Exercise description: For each line in the data below that has the word "assign", copy that line.

[Image and design file data]
▼▼▼
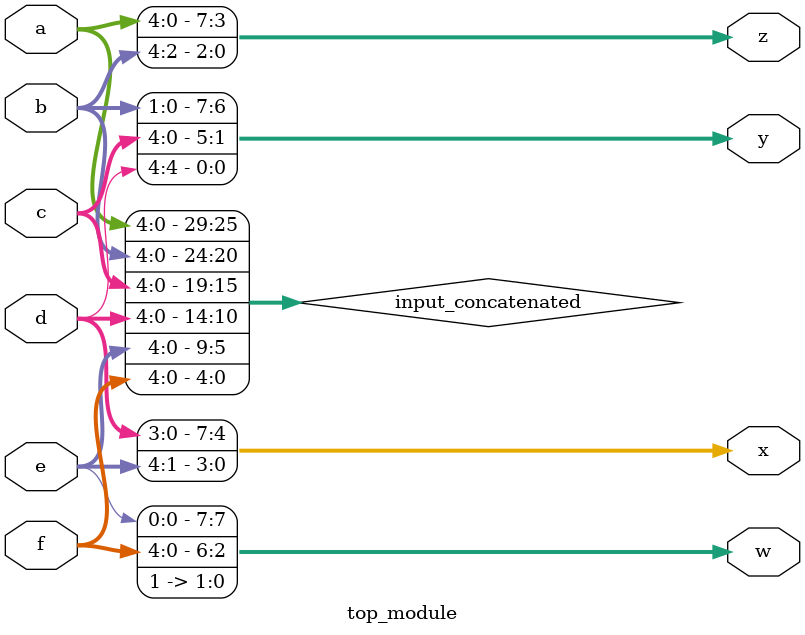
<source format=sv>
module top_module (
    input [4:0] a,
    input [4:0] b,
    input [4:0] c,
    input [4:0] d,
    input [4:0] e,
    input [4:0] f,
    output [7:0] w,
    output [7:0] x,
    output [7:0] y,
    output [7:0] z
);

    wire [29:0] input_concatenated;
    
    assign input_concatenated = {a, b, c, d, e, f};

    assign {z, y, x, w} = {input_concatenated, 2'b11};
    
endmodule

</source>
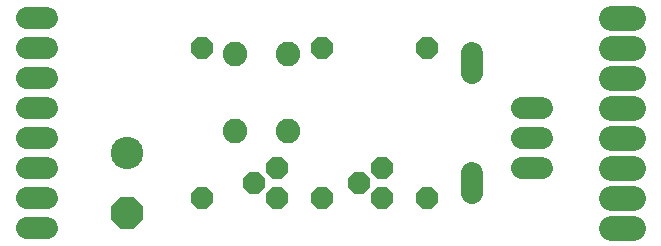
<source format=gbr>
G04 EAGLE Gerber X2 export*
G04 #@! %TF.Part,Single*
G04 #@! %TF.FileFunction,Soldermask,Bot,1*
G04 #@! %TF.FilePolarity,Negative*
G04 #@! %TF.GenerationSoftware,Autodesk,EAGLE,9.0.0*
G04 #@! %TF.CreationDate,2019-08-08T19:20:38Z*
G75*
%MOMM*%
%FSLAX34Y34*%
%LPD*%
%AMOC8*
5,1,8,0,0,1.08239X$1,22.5*%
G01*
%ADD10P,2.034460X8X112.500000*%
%ADD11C,2.743200*%
%ADD12P,2.969212X8X292.500000*%
%ADD13P,2.034460X8X292.500000*%
%ADD14C,1.879600*%
%ADD15C,2.082800*%
%ADD16C,2.082800*%


D10*
X292100Y63500D03*
X273050Y50800D03*
X292100Y38100D03*
X381000Y63500D03*
X361950Y50800D03*
X381000Y38100D03*
D11*
X165100Y76200D03*
D12*
X165100Y25400D03*
D13*
X228600Y165100D03*
X228600Y38100D03*
D10*
X330200Y38100D03*
X330200Y165100D03*
D14*
X457200Y160782D02*
X457200Y144018D01*
X457200Y59182D02*
X457200Y42418D01*
D10*
X419100Y38100D03*
X419100Y165100D03*
D14*
X499618Y88900D02*
X516382Y88900D01*
X516382Y114300D02*
X499618Y114300D01*
X499618Y63500D02*
X516382Y63500D01*
X97282Y190500D02*
X80518Y190500D01*
X80518Y165100D02*
X97282Y165100D01*
X97282Y139700D02*
X80518Y139700D01*
X80518Y114300D02*
X97282Y114300D01*
X97282Y88900D02*
X80518Y88900D01*
X80518Y63500D02*
X97282Y63500D01*
X97282Y38100D02*
X80518Y38100D01*
X80518Y12700D02*
X97282Y12700D01*
D15*
X574802Y12700D02*
X593598Y12700D01*
X593598Y38100D02*
X574802Y38100D01*
X574802Y63500D02*
X593598Y63500D01*
X593598Y88900D02*
X574802Y88900D01*
X574802Y114300D02*
X593598Y114300D01*
X593598Y139700D02*
X574802Y139700D01*
X574802Y165100D02*
X593598Y165100D01*
X593598Y190500D02*
X574802Y190500D01*
D16*
X302006Y159512D03*
X302006Y94488D03*
X256794Y159512D03*
X256794Y94488D03*
M02*

</source>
▲▲▲
The answer:
    assign input_concatenated = {a, b, c, d, e, f};
    assign {z, y, x, w} = {input_concatenated, 2'b11};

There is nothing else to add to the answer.